Sus ojos se cierran y la cabeza cae hacia atrás. Sus huesos cansados se mullen en el sofá y ella parece barruntar algo entre dientes.
Yo la miro, mezcla de admiración y respeto y esbozo una sonrisa. Mi madre es ajena a mi mirada y a mi sonrisa bobalicona pues parece encontrarse inmersa en un sueño profundo, quizás de tempestades e inquietudes.
Alguien como ella no descansa ni aún cuando duerme, y sospecho, que dentro de su sueño, algo exige toda su atención pues parece escrutar la lejanía como una vigía a cuyo mirar nada escapa inadvertido.
En la habitación, cual centinela que custodia su vigilia, yo hago guardia. Bajo la voz al televisor hasta que queda en un susurro y callo yo mismo. Por las hendiduras de la persiana se filtran alegres los rayos del sol y el piar bullicioso de los gorriones entre las cuerdas del tendedero. Pienso que quizás nunca pueda agradecerle con suficiente fuerza todo cuanto ha hecho por mí y he de conformarme con homenajes silenciosos; velar sus sueños y admirarla mientras ella no puede verme.
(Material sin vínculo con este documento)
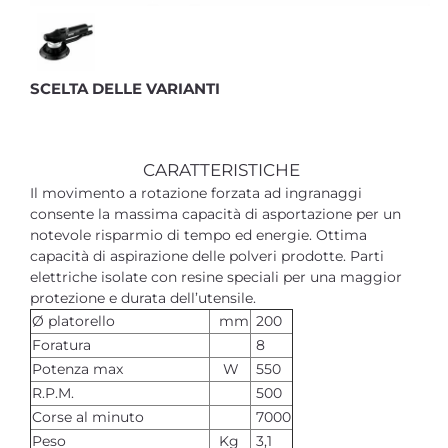
SCELTA DELLE VARIANTI
CARATTERISTICHE
Il movimento a rotazione forzata ad ingranaggi
consente la massima capacità di asportazione per un
notevole risparmio di tempo ed energie. Ottima
capacità di aspirazione delle polveri prodotte. Parti
elettriche isolate con resine speciali per una maggior
protezione e durata dell’utensile.
Ø platorello
mm
200
Foratura
8
Potenza max
W
550
R.P.M.
500
Corse al minuto
7000
Peso
Kg
3,1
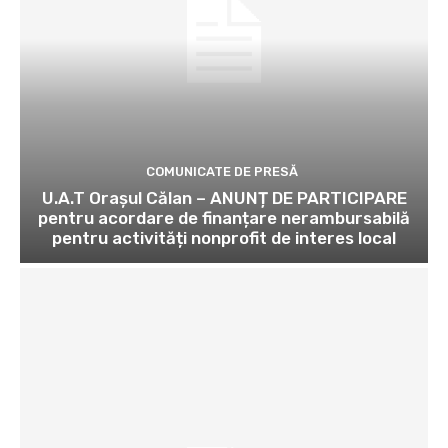
COMUNICATE DE PRESĂ
U.A.T Orașul Călan – ANUNȚ DE PARTICIPARE
pentru acordare de finanțare nerambursabilă
pentru activități nonprofit de interes local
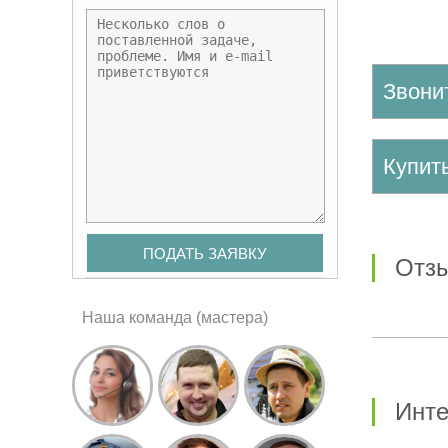
Звони
Купи
от
Наша команда (мастера)
Инт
La miro otra vez. Ahora duerme tranquila y a punto estoy de sonreír cuando un chasquido, que proviene de sus sueños, la despierta de un respingo, y me sorprende observándola.
Amago la huida, como una lagartija que se deja la cola en las fauces de su enemigo y busco protección bajo mis siete capas. No me atrevo a mirar y adopto la actitud del centinela, erguido y hermético frente al televisor.
Pasados unos minutos, cuando creo que se ha vuelto a dormir, la miro nuevamente. Y es ahora ella la que dibuja una sonrisa en sus labios; un tanto bobalicona y misteriosa.